Nach der operativen Behandlung des Karpaltunnelsyndroms sind einige Dinge zu beachten. Um ein Anschwellen der Hand nach der Operation zu vermeiden und um eine rasche Wundheilung zu erreichen, sollte die Hand in den ersten Tagen in Brusthöhe gehalten und geschont werden. Eine Armschlinge ist hierzu nicht notwendig. Vom Operationstag an ist eine aktive Fingergymnastik erforderlich, wobei die Finger mehrmals in der Stunde vollständig zur Faust gebeugt und vollständig gestreckt werden sollten. Am ersten Tag nach der Operation erfolgt der erste Verbandswechsel durch den überweisenden Arzt oder den Hausarzt. Bei Operationen am Freitag wird der Verbandswechsel nach Möglichkeit am folgenden Tag durch den Patienten und seine Angehörigen durchgeführt, spätestens am Montag durch den Hausarzt. Langsam zunehmend kann die Hand nun belastet werden. Nach 7-10 Tagen werden die Fäden entfernt, am darauffolgenden Tag sind das Waschen der Hand und Duschen ohne Schutzhandschuh wieder möglich. Nach 2-3 Wochen ist die Hand zum alltäglichen Gebrauch wie auch für die meisten beruflichen Tätigkeiten wieder einsatzfähig. Eine gewisse Schmerzhaftigkeit in der Hohlhand beim Abstützen, Zupacken und Heben schwerer Lasten muss bei den meisten Patienten – je jünger, desto häufiger – in Kauf genommen werden. Diese Beschwerden sind unabhängig vom Operationsverfahren und bilden sich praktisch immer vollständig zurück, wenn auch manchmal einige Wochen vergehen.

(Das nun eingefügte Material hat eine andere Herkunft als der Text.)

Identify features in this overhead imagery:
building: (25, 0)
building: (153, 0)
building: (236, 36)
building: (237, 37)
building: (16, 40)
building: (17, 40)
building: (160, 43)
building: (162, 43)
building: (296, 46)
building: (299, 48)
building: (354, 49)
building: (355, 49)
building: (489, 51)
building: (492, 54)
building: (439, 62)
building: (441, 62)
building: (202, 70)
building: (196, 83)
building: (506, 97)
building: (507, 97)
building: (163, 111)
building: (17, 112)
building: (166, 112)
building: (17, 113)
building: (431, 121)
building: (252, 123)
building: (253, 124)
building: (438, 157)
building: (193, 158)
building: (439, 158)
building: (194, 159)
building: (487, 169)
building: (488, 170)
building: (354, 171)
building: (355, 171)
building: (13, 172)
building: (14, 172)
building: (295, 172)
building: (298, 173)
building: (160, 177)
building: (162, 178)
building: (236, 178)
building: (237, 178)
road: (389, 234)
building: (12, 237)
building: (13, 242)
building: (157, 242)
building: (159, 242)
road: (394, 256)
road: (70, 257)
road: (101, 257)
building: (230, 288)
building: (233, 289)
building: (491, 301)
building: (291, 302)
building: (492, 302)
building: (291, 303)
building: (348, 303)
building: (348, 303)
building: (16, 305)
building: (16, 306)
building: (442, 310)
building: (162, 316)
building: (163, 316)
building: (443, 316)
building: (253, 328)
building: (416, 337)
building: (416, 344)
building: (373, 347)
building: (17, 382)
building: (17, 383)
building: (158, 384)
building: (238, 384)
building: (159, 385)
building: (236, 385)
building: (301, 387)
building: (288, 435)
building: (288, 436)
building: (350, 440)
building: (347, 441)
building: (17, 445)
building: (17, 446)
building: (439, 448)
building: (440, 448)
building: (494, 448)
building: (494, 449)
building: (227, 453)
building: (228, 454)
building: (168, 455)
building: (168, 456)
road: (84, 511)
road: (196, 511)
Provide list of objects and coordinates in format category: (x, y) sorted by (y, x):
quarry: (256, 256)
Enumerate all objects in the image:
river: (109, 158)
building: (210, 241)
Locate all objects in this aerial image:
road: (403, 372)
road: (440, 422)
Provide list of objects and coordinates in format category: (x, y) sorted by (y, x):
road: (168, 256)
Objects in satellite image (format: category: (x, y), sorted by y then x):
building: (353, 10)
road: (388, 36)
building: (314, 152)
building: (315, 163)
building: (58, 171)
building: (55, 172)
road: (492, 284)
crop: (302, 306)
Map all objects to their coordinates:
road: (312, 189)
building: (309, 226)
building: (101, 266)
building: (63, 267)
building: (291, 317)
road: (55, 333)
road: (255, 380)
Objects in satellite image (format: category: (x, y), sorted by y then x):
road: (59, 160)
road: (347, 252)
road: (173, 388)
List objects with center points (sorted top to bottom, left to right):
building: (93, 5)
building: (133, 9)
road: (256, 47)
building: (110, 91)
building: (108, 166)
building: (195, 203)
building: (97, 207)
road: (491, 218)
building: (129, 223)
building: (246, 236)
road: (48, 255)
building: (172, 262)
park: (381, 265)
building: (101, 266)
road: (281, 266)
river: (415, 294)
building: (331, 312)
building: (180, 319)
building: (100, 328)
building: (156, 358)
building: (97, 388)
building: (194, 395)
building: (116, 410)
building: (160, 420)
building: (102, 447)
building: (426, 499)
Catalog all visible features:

Komplikationen (allgemein/speziell) Karpaltunnelsyndrom

Nach der operativen Behandlung des Karpaltunnelsyndroms klingen kleine Blutergüsse und Schwellungszustände in der Regel durch aktive Fingergymnastik bzw. nach Lockern des Verbands rasch ab. Bei stärkerer Schwellung sollten neben einer Lockerung des Verbandes zusätzlich mehrmals täglich Eispackungen angewendet werden. Die Wunde darf hierbei nicht feucht werden. In seltenen Fällen kann es postoperativ zu einer vorübergehenden Verschlechterung der Nervenfunktion kommen. Die Entzündungshäufigkeit (Infektionsrate) nach einer operativen Therapie des Karpaltunnelsyndroms ist bei unseren Patienten ist sehr niedrig. Bei Anzeichen einer Infektion, d.h. Schwellung, pochenden Schmerzen im Operationsbereich, Rötung oder gar Entleerung von Eiter aus der Wunde muss sofort ein Arzt aufgesucht werden, um eine gezielte Behandlung einzuleiten. Am günstigsten ist die umgehende Vorstellung in unserer Sprechstunde. Theoretisch denkbar ist eine Verletzung des Nervus medianus bei der Operation, wobei diese Komplikation in unserer Praxis bislang nicht eintrat. Außerordentlich selten ist das Auftreten einer sympathischen Reflexdystrophie, auch “Morbus Sudeck” oder “komplexes regionales Schmerzsyndrom” genannt. Eine fehlende Erholung des Nerven ist meistens durch eine zu spät erfolgte Operation bedingt. Liegen vor der Operation durch das Sulcus-ulnaris-Syndrom schon lange Zeit Gefühlsstörungen vor, so können diese einige Monate bis zum Abklingen benötigen. Eine erneute Einklemmung des Nervs (Rezidiv-Karpaltunnelsyndrom) ist sehr selten.

Achtung!

Treten unerwartete und ungewöhnliche Symptome auf, nachdem das Karpaltunnelsyndrom mikrochirurgisch behandelt wurde, z. B. erhebliche Schmerzen, Bewegungseinschränkungen der Gelenke oder eine starke Schwellung, so suchen Sie bitte rasch die Beta Klinik auf.